Farmers know the positive effects of humus-rich, revitalised soil with a favourable soil structure. At the latest since the World Climate Conference in Paris in 2015, the importance of humus has also been intensively discussed in connection with climate protection. Two goals complement each other perfectly, don't they?
Humus consists of half carbon, is stable in parts for centuries and is fed exclusively by biomass whose carbon comes from carbon dioxide in the air. Humus build-up therefore leads to a reduction in the CO2 concentration in the atmosphere until a new humus equilibrium is established. On the other hand, humus losses accelerate climate change through increased CO2 emissions from soils.
With the Germany-wide Soil Condition Survey Agriculture, consistent information on the humus reserves in agriculturally used soils and their influencing factors of more than 3,000 points is available for the first time. In Germany's agriculturally used soils, a total of 2.5 billion tonnes of carbon are stored in the upper metre as soil organic matter (humus and peat). This is more than twice as much as in the biomass of all German forests or about ten times the total annual emissions of CO2 carbon in Germany.

(Stored entries)
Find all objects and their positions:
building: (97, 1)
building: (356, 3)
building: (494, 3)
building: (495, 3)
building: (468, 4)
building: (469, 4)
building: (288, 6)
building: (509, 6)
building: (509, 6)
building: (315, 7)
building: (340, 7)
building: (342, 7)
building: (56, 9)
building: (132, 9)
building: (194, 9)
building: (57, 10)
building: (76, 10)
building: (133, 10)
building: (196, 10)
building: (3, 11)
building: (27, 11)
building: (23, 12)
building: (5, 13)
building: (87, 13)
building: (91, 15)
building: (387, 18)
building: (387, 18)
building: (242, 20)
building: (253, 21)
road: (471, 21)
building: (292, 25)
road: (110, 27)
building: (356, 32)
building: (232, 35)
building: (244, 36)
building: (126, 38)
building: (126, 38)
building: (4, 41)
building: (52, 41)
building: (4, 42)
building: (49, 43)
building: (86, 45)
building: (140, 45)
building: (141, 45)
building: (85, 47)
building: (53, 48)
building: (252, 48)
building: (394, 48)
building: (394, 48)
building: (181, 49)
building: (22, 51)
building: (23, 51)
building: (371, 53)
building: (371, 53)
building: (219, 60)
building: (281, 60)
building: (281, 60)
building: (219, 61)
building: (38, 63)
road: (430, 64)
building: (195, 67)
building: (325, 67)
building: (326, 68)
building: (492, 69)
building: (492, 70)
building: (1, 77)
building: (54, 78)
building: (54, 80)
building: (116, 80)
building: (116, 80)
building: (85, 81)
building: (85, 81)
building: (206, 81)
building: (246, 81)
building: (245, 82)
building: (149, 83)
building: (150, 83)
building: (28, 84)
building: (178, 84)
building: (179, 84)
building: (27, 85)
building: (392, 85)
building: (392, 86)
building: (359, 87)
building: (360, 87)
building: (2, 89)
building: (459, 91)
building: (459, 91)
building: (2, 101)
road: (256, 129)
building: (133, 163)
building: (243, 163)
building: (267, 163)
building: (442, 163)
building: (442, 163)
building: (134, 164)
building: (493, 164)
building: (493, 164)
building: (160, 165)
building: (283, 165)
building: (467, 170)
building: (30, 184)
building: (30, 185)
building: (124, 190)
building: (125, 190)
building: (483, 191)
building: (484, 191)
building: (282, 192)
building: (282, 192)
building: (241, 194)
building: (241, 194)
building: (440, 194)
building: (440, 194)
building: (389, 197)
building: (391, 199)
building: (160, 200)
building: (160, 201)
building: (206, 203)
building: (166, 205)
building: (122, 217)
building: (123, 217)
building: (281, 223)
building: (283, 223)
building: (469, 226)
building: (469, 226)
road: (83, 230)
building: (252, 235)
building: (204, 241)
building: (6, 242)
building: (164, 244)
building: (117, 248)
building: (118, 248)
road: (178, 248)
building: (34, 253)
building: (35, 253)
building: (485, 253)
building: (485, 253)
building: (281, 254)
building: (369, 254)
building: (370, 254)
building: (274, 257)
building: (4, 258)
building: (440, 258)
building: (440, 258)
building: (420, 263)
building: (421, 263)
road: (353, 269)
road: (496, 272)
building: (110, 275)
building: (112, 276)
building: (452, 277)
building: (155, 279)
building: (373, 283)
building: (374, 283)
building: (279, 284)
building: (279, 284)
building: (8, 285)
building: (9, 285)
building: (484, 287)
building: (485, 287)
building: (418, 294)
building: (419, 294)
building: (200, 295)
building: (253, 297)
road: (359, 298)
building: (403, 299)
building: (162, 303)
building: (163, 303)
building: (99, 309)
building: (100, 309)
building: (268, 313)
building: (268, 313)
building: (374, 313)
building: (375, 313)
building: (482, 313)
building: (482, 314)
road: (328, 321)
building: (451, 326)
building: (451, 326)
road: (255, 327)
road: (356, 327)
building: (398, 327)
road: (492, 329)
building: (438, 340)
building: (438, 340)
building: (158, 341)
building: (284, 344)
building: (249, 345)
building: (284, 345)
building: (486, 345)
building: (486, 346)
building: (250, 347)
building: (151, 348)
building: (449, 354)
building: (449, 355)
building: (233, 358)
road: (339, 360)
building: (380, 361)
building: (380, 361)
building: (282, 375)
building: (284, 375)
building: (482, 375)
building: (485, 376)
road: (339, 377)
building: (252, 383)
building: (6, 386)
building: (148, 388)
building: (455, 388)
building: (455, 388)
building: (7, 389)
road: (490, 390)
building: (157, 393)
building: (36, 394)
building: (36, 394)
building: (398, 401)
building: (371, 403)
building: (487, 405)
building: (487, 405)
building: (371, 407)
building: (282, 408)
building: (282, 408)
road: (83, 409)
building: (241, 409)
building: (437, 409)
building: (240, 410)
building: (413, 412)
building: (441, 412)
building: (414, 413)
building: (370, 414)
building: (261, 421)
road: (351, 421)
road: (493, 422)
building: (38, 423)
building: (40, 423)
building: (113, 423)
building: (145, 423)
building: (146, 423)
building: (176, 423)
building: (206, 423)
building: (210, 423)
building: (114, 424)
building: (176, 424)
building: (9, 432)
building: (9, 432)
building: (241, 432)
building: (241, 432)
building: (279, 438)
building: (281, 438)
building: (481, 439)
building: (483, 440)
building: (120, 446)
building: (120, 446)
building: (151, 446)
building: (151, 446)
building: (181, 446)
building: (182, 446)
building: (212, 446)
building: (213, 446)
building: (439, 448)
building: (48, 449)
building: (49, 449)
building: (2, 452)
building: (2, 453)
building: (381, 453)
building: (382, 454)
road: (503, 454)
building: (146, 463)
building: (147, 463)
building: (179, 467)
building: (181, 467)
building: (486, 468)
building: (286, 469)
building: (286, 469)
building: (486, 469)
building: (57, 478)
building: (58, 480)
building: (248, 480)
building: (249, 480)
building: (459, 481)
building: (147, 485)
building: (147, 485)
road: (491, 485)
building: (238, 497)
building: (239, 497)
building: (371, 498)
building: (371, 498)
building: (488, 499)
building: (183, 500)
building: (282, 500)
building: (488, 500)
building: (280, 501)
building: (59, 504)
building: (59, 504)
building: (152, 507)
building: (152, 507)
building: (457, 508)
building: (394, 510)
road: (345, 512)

:: EXERCISES ::
1: Update the listing from its first line through the line with "building: (132, 9)", putting "structure" in place of "building" and leaving everything else unchanged.
2: Take the passage on humus and soil carbon further, starting right after its last sentence.

:: ANSWERS TO THE EXERCISES ::
1:
Find all objects and their positions:
structure: (97, 1)
structure: (356, 3)
structure: (494, 3)
structure: (495, 3)
structure: (468, 4)
structure: (469, 4)
structure: (288, 6)
structure: (509, 6)
structure: (509, 6)
structure: (315, 7)
structure: (340, 7)
structure: (342, 7)
structure: (56, 9)
structure: (132, 9)

2:
However, a closer look shows that soil carbon stocks in Germany are distributed very heterogeneously. This is primarily due to the diversity of sites: a shallow vineyard soil in Rhineland-Palatinate with only 9 t/ha of carbon in the upper metre and a northern German lowland moor soil with 1137 t/ha of carbon form the extremes here. On average, 528 t of carbon per hectare are stored in the upper metre of agriculturally used peat soils. These soils, which account for only about 6 % of the total agricultural area, concentrate 24 % of the total organic soil carbon in Germany's agriculturally used soils. They are mainly located in the north and north-west and in the foothills of the Alps. This peatland carbon is not stable, as rapid peat mineralisation takes place after drainage, making agricultural peatland soils a major source of greenhouse gases in Germany.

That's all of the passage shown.